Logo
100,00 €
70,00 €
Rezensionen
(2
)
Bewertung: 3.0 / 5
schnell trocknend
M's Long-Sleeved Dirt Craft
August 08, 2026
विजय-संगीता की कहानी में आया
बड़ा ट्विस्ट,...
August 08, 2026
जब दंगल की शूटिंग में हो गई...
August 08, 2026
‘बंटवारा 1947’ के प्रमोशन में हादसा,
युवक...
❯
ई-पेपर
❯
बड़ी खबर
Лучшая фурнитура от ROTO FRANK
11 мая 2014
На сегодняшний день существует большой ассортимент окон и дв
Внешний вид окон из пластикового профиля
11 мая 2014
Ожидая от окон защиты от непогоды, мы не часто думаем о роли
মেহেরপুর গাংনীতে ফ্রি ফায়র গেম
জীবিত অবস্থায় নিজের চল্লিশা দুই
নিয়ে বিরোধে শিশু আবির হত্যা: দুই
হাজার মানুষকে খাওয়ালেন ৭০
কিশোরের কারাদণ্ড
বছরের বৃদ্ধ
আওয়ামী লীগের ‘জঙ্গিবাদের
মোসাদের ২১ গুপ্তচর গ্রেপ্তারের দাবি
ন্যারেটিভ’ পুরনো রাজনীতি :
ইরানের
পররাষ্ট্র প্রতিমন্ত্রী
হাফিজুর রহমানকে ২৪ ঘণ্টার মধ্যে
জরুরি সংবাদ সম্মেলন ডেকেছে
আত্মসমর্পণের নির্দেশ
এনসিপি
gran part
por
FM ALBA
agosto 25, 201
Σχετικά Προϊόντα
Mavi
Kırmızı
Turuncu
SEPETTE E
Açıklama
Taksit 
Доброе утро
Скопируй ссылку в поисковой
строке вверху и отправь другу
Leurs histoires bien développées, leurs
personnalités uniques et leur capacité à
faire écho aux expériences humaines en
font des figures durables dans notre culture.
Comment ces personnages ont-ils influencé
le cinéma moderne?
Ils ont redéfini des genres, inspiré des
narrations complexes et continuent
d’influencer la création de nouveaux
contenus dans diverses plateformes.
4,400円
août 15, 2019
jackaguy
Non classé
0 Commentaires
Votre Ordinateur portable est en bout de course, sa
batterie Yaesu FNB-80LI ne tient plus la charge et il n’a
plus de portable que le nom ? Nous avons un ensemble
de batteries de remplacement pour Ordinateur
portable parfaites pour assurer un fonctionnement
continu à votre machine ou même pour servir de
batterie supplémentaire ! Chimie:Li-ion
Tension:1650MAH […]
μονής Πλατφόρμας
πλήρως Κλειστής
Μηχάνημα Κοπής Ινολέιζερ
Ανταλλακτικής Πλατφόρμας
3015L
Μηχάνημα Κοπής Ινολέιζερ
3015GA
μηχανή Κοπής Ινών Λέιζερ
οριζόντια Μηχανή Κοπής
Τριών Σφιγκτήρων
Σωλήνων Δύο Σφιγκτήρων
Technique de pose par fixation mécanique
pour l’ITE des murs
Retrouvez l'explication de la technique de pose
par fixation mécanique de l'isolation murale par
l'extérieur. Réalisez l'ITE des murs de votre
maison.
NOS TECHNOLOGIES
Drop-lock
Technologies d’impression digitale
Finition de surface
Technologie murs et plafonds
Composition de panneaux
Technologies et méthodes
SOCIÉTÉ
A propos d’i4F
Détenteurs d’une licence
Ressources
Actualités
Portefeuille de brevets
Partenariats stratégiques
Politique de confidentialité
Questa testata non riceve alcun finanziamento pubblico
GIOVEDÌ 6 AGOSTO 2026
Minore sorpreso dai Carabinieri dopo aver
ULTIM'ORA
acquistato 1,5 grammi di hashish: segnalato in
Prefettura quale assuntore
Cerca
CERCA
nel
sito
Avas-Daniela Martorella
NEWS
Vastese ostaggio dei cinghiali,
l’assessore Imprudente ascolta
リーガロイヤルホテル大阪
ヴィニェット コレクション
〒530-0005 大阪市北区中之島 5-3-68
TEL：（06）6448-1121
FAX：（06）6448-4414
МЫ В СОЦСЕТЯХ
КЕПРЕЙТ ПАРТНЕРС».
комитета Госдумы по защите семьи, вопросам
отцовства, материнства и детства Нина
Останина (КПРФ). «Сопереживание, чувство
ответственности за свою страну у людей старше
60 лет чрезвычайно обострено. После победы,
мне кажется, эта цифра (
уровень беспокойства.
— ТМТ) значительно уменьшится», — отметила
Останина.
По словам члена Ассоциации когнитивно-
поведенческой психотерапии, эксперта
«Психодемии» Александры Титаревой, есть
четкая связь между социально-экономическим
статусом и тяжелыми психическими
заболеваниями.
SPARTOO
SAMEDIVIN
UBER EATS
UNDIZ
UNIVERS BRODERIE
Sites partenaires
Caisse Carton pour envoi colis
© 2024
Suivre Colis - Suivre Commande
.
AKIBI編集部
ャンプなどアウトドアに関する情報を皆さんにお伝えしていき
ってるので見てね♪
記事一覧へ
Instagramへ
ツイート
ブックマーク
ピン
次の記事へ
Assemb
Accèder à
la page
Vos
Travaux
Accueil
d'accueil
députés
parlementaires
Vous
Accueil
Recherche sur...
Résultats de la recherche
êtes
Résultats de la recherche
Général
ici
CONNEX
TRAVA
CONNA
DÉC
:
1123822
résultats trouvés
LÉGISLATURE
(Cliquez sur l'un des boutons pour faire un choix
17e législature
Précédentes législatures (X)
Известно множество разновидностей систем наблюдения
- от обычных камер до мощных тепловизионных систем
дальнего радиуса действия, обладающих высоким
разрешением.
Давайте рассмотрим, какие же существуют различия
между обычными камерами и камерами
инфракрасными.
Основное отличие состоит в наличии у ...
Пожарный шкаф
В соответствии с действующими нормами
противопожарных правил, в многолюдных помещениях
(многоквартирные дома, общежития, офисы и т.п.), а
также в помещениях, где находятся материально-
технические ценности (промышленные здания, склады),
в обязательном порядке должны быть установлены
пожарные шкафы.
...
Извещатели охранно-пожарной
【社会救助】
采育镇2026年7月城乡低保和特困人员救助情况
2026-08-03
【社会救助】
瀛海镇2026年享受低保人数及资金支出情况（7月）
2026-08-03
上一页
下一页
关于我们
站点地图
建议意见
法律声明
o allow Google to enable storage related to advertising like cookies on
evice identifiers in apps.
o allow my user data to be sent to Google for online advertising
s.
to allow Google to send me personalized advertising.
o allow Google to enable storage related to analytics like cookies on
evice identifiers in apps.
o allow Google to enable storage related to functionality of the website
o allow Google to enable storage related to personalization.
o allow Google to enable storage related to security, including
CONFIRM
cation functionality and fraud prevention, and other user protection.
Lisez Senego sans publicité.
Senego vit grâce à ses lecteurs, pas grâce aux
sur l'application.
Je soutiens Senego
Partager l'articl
···
__Directions for this task__: Show, from the material above, each line that includes the string "storage".

__Task response__:
o allow Google to enable storage related to advertising like cookies on
o allow Google to enable storage related to analytics like cookies on
o allow Google to enable storage related to functionality of the website
o allow Google to enable storage related to personalization.
o allow Google to enable storage related to security, including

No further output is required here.